Knowing that LET THE CANYONS WEEP was going to be harder to place is something that gives me the ambition to keep going with the query process. The book hasn’t failed because it hasn’t found the right agent, but I will fail if I give up on it.
Or it could just be the hardhead incurable optimist in me…
One of the most difficult things about writing fiction is deciding on a genre, particularly when your work hits several of them tangentially.
For instance, my style is more literary than contemporary. But the Literary genre requires more than a literary style. It identifies character-driven stories that explore the reactions of characters to universal situations, situations often fraught with emotion.
In the broad sense, my novel LET THE CANYONS WEEP does those things, but some would not label it as Literary Fiction because there is too much resolution.
What do I mean by “too much resolution”? Literary Fiction is focused on making the reader do some deep thinking, and usually leaves at least one open question in the reader’s mind. My novels are character-driven and, at the end of the books, the major conflict is resolved. However, there are questions left open pertaining to the future of the characters and how deeply the issues will affect them going forward.

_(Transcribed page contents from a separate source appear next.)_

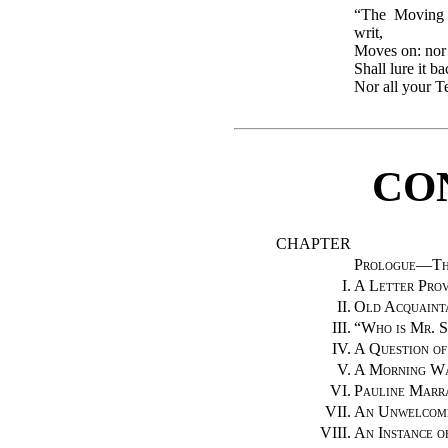
“The Moving 
writ,
Moves on: nor 
Shall lure it b
Nor all your T
CO
CHAPTER
Prologue—Th
I.
A Letter Prov
II.
Old Acquaint
III.
“Who is Mr. 
IV.
A Question of
V.
A Morning W
VI.
Pauline Marr
VII.
An Unwelcome
VIII.
An Instance o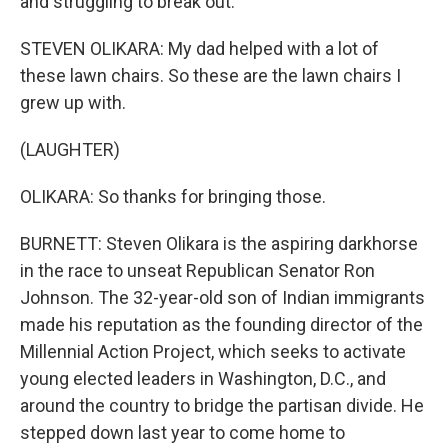
and struggling to break out.
STEVEN OLIKARA: My dad helped with a lot of
these lawn chairs. So these are the lawn chairs I
grew up with.
(LAUGHTER)
OLIKARA: So thanks for bringing those.
BURNETT: Steven Olikara is the aspiring darkhorse
in the race to unseat Republican Senator Ron
Johnson. The 32-year-old son of Indian immigrants
made his reputation as the founding director of the
Millennial Action Project, which seeks to activate
young elected leaders in Washington, D.C., and
around the country to bridge the partisan divide. He
stepped down last year to come home to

On the other hand, most genre fiction has a definite set of rules to follow. A Western, for instance, is plot-driven, and will usually flow this way: hero cowboy/lawman/rancher fights the bad-guy/rich-guy/land-grabber and saves the girl/ranch/town. A twist on that involves a woman, sometimes posing or dressed as a man, fighting obstacles to win the guy/ranch/revenge.
Now I realize this is very simplistic view of a plot and many variations are possible, but most Westerns will follow this formula. And just as Romance readers expect a happy ending, most Westerns readers will expect the formula to be followed, at least to some degree.
So how is my novel, set in the 1880s Arizona Territory, not a Western? To start with, the bad guy’s death is the opening catalyst for the novel, not the thrilling denouement. The cowboy wins the girl (and the ranch) very early on. However, the repercussions of the dead outlaw’s deeds figure prominently in the story until the very end. And to top it all off, the hero manages to create a situation that threatens both his happiness and that of his woman.
So to sum up, a novel that’s set in the Old West but that deviates from the expected norm is, by definition, not a Western. LET THE CANYONS WEEP is a Literary novel set in a Historical time period and most definitely not a Western.